Иногда он мысленно разговаривал с жучками. «Я не желаю вам зла, – говорил он им, – я делаю это не из вредности, а чтобы защитить себя и себе подобных. Иначе вы сожрете ту пищу, на которую мы рассчитываем. Вот я вас и убираю». Он просил у них прощения и оправдывался, чтобы смирить их гнев, как древние охотники просили прощения у медведей, которых убивали для своих пиров.
Даже в постели, прежде чем уснуть, он снова думал о них, снова видел их – полосатую золотистую пену, подхваченную водным потоком и быстро уносимую навстречу непонятной судьбе, неизвестно как и почему постигшей их, бессильных и отвести ее, и избежать.
В конце лета, когда наступала засуха и из синего котла безоблачного неба лились палящие солнечные лучи, Томас носил воду из реки ведрами на коромысле. Носил, чтобы напоить жаждущие растения. Целыми днями он карабкался по крутому склону от реки к полоске земли, таща воду своим росткам. Потом опять спускался вниз, чтобы набрать очередные два ведра. И так – без конца, чтобы кусты росли и становились пышными, чтобы можно было запасти картошки на зиму.
Мы платим за свое существование дорогую цену, думал Томас, мы ведем бесконечную и тяжелую борьбу за выживание. Не то что в старые времена, давным-давно описанные Уилсоном, попытавшимся нащупать и воссоздать прошлое, которое кончилось за много веков до того, как он взялся за перо. Он вынужден был экономить бумагу, отчего писал на обеих сторонах листов, мелко и убористо. И этот его микроскопический, страдальческий почерк, благодаря которому он пытался втиснуть на бумагу все слова, которыми кишел его разум… Вновь и вновь он настырно повторял, что его «История» основывается скорее на мифах и легендах, нежели на фактах. Это неизбежно, поскольку фактов почти не осталось. Однако он был убежден в необходимости написать свою «Историю», прежде чем немногие оставшиеся факты забудутся совсем, а мифы и легенды пополнятся новыми небылицами. Ему казалось необходимым оценить эти мифы и легенды. Он снова и снова задавался мучительными вопросами: о чем писать? Что обойти вниманием? Ибо он упоминал не обо всем. Миф о Звездном Городе, к примеру, Уилсон из своей «Истории» исключил.
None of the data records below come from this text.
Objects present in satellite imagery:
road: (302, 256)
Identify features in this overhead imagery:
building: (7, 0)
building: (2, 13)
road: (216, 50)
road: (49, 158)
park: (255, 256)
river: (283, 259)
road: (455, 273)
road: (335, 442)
Но довольно об Уилсоне, сказал себе Кашинг. Пора снова браться за мотыгу. Сорняки и жучки – враги. Сушь – враг. Слишком жаркое солнце – враг. И так думал не только Кашинг, но и другие земледельцы, растившие кукурузу и картофель на таких же делянках выше и ниже по течению, достаточно близко к стенам, чтобы иметь какую-то защиту от случавшихся время от времени набегов из-за реки.
Том весь день промахал мотыгой, и теперь, когда солнце наконец ушло за маячившие на западе крутые берега реки, он присел у воды и стал смотреть на противоположный берег. Выше по течению, примерно в миле, стояли каменные быки разрушенного моста. Части пролетов еще были целыми, но для переправы мост не годился. Еще дальше торчали две огромные башни, где некогда жили люди. В старых книгах они назывались высотками. Существовало два вида таких строений: обычные высотки и высотки для пожилых людей, и Том удивился, зачем нужно было такое разделение по возрасту. Сегодня ничего подобного не было. Не существовало различий между стариками и молодежью. Они жили вместе и нуждались друг в друге. Молодые были источником силы, старики – мудрости, и все вместе трудились на общую пользу.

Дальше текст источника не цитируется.